A chord of a circle subtends an angle of 60∘ ∘ at the length of a circle of radius 14 cm. Find the length of the chord

Answer Details

To solve this problem, we can use the relationship between the length of a chord and the angle it subtends in a circle. Specifically, if a chord of length $c$ subtends an angle of $\theta$ degrees at the center of a circle of radius $r$, then: $$c = 2r\sin\left(\frac{\theta}{2}\right)$$ In this problem, we are given that the angle subtended by the chord is $60^\circ$ and the radius of the circle is $14$ cm. Thus, we can plug in these values to get: $$c = 2\cdot 14\cdot \sin\left(\frac{60}{2}\right) = 2\cdot 14\cdot \sin(30)$$ Recall that $\sin(30) = \frac{1}{2}$, so we have: $$c = 2\cdot 14\cdot \frac{1}{2} = 14$$ Therefore, the length of the chord is $\boxed{14}$ cm.
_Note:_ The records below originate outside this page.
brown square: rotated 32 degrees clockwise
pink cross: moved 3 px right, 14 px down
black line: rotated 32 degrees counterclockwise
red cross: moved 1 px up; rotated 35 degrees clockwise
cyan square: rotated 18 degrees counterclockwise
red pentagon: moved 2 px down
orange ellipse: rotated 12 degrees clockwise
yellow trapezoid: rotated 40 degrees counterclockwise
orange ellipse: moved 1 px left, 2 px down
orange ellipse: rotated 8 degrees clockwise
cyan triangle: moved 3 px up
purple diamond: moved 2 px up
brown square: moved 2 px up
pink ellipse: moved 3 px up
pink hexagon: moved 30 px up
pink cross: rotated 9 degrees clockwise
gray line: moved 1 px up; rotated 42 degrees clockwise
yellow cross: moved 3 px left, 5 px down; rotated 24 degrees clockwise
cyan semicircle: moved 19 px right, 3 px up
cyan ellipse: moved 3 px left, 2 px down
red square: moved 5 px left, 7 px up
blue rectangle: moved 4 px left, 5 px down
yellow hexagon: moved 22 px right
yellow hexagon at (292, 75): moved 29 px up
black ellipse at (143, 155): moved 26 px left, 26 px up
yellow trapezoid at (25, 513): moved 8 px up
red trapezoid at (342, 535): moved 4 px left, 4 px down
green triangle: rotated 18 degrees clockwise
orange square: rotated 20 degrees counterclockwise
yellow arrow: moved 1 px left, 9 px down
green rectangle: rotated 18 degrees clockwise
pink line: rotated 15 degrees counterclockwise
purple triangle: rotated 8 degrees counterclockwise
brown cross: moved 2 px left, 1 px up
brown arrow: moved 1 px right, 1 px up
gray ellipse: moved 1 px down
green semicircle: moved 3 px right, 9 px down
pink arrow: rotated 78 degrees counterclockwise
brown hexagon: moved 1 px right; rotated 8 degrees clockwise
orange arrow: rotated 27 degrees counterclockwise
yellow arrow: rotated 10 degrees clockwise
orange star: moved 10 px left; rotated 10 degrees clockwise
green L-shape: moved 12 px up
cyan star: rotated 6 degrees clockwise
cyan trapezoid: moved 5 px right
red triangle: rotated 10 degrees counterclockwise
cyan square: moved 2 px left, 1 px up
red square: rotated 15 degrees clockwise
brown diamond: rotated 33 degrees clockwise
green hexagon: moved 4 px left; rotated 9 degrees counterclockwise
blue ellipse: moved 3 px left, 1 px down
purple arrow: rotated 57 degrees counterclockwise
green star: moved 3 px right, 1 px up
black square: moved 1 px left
To summarize, the length of a chord in a circle can be found using the formula $c = 2r\sin\left(\frac{\theta}{2}\right)$, where $r$ is the radius of the circle and $\theta$ is the angle subtended by the chord at the center of the circle. Applying this formula to the given problem, we find that the length of the chord is 14 cm.